Diesel prices have increased for 7 consecutive weeks, with the DOE/EIA price at $4.055 a gallon. According to Freightwaves, “the latest DOE/EIA price now puts the diesel number at a level last seen March 11, 2013.” With the ever-increasing cost of diesel, what can shippers do to help minimize the fuel costs added to their shipping rates?
Here are 4 strategies to help shippers navigate increasing fuel costs.
1. Reduce loading and unloading times
The first way to navigate fuel costs is to reduce total loading/unloading times for carriers. When a carrier has to wait for a shipment (due to it not being ready), they will often leave their truck engine running to wait in comfort; especially if the weather is very cold or hot. Unfortunately, this uses a lot of fuel over time.
The quicker the truck is loaded and unloaded, the less fuel will be used overall.
2. Ship Monday through Thursday
Rates tend to be higher on Fridays, especially when a carrier has to hold the load over the weekend for Monday delivery. The earlier in the week a load is shipped out, the better for rates and fuel economy.
3. Help drivers avoid rush hours
This strategy is mostly applicable for lanes that do not have a constant heavy flow of traffic. The longer a carrier is stuck in traffic, the more fuel is used, and that cost is passed on to the shipper. So how can shippers help?

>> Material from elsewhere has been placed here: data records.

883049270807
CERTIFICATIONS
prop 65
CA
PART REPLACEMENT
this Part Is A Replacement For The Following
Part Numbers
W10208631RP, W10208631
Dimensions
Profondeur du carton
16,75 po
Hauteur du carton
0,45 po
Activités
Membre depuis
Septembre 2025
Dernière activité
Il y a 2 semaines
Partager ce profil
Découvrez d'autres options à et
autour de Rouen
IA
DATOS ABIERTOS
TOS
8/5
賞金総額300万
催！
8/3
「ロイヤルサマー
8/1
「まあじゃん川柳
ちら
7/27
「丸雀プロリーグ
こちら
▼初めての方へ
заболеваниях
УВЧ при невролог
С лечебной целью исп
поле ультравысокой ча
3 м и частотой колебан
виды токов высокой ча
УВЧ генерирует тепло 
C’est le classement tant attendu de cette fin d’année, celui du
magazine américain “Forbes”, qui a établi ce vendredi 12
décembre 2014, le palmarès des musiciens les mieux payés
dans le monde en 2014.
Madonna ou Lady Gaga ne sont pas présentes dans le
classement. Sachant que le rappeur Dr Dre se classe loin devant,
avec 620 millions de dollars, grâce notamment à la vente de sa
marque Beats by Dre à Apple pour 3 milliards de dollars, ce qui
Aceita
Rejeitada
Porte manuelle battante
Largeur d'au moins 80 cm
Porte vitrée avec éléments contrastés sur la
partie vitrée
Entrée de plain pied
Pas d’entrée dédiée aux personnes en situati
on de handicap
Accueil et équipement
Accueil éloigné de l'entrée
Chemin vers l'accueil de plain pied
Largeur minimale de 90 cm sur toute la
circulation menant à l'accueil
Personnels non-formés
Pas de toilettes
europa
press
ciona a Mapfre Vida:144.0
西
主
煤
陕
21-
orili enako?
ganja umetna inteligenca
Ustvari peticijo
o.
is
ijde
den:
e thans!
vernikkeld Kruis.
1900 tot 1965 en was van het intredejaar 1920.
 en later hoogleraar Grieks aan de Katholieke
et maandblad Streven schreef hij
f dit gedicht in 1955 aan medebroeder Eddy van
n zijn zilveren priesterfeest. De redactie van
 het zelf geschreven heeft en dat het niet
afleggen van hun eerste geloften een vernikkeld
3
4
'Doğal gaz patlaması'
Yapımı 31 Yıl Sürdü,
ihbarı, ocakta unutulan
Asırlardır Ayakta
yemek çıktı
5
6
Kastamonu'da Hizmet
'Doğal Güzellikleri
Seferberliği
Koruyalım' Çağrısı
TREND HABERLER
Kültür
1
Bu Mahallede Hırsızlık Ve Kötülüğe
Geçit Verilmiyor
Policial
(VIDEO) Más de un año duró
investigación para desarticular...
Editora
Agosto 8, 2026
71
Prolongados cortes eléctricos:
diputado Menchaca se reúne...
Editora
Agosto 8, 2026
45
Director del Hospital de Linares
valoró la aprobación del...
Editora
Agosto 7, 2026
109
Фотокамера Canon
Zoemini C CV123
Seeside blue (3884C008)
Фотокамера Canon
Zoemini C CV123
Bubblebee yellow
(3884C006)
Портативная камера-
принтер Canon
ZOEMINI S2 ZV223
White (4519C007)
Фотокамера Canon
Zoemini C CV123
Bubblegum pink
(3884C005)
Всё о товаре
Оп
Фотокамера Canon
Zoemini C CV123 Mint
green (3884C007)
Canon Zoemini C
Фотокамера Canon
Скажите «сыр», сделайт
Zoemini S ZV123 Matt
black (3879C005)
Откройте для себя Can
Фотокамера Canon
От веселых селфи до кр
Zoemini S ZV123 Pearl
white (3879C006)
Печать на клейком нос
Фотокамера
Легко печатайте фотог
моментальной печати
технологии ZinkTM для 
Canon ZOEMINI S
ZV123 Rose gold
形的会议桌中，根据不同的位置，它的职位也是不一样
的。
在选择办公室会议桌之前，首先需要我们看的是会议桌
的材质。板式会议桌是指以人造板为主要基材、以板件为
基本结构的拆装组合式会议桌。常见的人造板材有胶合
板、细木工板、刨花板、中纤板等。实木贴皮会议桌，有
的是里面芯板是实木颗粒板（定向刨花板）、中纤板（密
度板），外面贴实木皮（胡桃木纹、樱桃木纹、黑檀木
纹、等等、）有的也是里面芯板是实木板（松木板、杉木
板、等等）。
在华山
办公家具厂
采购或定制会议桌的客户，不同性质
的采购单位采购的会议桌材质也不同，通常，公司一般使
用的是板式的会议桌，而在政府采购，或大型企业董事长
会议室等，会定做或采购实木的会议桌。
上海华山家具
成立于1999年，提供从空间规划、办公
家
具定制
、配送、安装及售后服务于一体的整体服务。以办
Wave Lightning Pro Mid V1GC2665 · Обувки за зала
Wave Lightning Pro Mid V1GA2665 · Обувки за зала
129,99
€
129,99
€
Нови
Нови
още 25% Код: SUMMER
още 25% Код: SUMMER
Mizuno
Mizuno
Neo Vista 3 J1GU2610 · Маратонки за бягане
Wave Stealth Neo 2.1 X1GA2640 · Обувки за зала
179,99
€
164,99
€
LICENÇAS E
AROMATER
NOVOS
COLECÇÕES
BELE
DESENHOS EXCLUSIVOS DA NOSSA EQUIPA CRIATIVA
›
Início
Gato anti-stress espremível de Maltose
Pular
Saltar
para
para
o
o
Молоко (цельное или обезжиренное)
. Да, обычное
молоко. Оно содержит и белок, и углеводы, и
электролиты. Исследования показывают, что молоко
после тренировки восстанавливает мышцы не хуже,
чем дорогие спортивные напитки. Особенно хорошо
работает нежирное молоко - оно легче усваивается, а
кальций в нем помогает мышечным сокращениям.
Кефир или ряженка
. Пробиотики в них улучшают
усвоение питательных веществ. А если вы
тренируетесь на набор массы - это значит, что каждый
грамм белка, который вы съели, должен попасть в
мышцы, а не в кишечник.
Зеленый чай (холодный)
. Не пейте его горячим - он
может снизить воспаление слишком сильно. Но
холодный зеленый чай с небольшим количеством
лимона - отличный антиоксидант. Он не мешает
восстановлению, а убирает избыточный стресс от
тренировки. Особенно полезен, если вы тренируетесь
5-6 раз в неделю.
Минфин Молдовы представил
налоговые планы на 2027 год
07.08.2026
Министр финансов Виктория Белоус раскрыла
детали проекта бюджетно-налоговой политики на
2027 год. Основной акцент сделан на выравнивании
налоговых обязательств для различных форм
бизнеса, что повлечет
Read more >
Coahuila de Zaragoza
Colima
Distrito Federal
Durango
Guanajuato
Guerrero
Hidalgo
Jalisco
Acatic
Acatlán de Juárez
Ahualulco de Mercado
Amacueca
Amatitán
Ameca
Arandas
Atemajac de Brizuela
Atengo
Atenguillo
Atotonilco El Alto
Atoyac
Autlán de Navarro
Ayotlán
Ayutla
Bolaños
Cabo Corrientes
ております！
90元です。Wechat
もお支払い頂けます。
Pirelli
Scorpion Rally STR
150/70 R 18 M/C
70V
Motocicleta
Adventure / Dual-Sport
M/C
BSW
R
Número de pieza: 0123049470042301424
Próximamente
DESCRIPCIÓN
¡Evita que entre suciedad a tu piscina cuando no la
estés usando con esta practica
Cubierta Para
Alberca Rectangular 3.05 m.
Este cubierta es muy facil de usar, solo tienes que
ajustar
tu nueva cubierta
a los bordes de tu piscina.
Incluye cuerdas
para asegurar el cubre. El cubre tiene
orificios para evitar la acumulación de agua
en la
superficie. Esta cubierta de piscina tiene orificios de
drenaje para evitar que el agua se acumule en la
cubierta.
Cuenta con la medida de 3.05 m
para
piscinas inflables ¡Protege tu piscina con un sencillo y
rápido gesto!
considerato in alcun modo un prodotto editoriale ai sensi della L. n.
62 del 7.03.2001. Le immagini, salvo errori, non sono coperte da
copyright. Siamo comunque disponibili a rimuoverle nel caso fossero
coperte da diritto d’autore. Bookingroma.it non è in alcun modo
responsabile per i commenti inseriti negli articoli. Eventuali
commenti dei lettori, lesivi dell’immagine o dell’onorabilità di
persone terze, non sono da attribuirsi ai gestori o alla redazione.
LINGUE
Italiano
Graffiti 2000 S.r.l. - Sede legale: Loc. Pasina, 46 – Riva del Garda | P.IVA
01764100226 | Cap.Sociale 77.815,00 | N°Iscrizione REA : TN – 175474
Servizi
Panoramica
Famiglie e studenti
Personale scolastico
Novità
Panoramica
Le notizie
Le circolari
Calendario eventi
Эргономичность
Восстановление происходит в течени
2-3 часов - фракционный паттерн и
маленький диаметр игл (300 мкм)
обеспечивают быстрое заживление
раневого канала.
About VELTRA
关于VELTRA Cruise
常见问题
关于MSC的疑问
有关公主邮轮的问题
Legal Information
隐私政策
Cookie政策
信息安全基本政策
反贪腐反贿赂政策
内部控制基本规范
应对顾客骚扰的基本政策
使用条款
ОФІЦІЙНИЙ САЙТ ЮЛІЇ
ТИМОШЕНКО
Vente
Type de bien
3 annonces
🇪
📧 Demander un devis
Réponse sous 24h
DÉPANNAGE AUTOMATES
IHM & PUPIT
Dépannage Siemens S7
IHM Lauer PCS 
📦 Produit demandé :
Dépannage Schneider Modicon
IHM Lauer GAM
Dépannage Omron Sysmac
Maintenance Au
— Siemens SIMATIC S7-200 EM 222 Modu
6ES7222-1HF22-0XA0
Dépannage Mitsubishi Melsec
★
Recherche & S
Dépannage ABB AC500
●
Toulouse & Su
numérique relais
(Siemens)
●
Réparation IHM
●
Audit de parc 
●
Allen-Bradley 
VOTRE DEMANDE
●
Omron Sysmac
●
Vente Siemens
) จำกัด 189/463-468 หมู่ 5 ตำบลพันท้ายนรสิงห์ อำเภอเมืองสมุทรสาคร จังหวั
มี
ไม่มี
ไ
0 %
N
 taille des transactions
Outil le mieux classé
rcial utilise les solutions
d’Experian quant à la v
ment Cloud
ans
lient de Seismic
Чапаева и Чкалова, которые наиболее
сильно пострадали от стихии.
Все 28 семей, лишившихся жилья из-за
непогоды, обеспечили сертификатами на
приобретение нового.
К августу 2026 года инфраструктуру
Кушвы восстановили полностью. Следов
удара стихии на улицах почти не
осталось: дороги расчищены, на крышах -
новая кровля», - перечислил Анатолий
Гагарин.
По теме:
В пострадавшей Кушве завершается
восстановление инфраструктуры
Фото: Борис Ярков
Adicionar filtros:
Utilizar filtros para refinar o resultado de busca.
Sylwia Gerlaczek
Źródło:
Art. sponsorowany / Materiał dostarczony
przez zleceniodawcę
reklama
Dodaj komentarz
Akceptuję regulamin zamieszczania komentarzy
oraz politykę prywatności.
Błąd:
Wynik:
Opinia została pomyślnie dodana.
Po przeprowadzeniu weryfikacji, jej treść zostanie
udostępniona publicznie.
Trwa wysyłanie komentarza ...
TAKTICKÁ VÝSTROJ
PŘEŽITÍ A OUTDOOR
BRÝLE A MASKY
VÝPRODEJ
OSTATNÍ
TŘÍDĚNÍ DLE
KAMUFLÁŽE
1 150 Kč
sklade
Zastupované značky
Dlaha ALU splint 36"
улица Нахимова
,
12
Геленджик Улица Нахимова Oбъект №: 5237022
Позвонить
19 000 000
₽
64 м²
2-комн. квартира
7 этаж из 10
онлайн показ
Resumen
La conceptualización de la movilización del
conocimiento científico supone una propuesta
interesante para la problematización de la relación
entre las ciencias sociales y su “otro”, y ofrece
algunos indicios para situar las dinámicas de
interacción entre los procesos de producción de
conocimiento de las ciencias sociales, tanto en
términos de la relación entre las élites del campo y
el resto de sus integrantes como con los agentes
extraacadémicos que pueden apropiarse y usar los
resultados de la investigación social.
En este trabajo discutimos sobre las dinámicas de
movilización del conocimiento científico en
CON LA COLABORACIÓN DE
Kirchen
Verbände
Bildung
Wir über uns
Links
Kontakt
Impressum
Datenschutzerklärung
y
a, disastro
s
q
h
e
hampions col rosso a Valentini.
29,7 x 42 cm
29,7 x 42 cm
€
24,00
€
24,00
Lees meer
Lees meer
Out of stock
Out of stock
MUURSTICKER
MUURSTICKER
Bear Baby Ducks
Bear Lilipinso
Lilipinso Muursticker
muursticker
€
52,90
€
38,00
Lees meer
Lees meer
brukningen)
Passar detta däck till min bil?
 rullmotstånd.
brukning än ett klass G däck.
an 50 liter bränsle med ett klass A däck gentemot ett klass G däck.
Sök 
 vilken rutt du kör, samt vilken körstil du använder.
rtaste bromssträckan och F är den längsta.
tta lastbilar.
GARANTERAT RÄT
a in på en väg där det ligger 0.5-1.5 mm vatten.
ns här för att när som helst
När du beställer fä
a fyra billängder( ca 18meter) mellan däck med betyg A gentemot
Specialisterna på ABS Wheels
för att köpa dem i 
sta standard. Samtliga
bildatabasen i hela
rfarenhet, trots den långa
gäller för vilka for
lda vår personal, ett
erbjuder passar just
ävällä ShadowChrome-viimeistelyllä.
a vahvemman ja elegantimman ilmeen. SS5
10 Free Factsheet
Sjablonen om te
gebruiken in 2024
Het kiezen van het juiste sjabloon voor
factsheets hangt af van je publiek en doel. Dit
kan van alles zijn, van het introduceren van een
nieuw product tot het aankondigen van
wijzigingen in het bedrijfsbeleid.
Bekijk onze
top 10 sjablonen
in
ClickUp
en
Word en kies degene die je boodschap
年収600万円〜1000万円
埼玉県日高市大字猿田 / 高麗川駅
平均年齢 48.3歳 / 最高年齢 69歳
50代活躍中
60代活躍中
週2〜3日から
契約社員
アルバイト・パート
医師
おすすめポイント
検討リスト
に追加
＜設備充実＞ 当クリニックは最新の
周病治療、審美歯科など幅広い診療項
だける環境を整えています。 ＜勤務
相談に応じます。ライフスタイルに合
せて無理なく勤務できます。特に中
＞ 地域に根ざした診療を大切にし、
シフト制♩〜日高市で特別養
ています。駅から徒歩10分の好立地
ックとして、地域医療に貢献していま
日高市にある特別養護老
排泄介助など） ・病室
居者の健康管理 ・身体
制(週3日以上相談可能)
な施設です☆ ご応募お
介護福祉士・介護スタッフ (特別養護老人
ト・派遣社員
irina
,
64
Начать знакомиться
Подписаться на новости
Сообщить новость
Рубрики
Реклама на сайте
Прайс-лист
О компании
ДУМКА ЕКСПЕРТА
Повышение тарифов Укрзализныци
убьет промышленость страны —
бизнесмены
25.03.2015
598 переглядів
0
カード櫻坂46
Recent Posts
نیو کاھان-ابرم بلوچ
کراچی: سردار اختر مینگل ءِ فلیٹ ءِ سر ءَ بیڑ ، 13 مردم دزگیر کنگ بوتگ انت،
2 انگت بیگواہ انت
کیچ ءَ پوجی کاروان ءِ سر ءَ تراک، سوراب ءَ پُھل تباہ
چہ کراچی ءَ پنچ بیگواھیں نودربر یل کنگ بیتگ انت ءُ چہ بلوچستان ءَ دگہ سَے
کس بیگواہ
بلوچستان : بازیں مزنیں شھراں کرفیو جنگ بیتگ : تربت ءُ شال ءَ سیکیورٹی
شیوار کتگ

For cities/lanes with defined rush hours, 10am – 2pm is an ideal time for pickup and delivery to help carriers avoid bad traffic and the extra fuel associated.
4. Keep loads under 44,000 lbs gross weight
The final and best strategy to help shippers to navigate high fuel costs is to keep shipments under 44,000 lbs. According to International Trucks, “For every 1,000 pound increase in vehicle weight, fuel economy drops by approximately 0.5 percent.” The heavier the load, the more power will be needed to transport it. Therefore, reducing the weight of the load will help to optimize fuel economy.
Shippers that ship volume LTL orders can also help curb the high fuel costs by matching up LTL orders to regional markets. Sending a truckload with 2 or 3 stop offs will help reduce freight costs per LTL order. This will also create faster delivery times as “load to ride” deliveries avoid time taxing cross docks and also high fuel surcharge rates that most common carriers are adding to tariffs.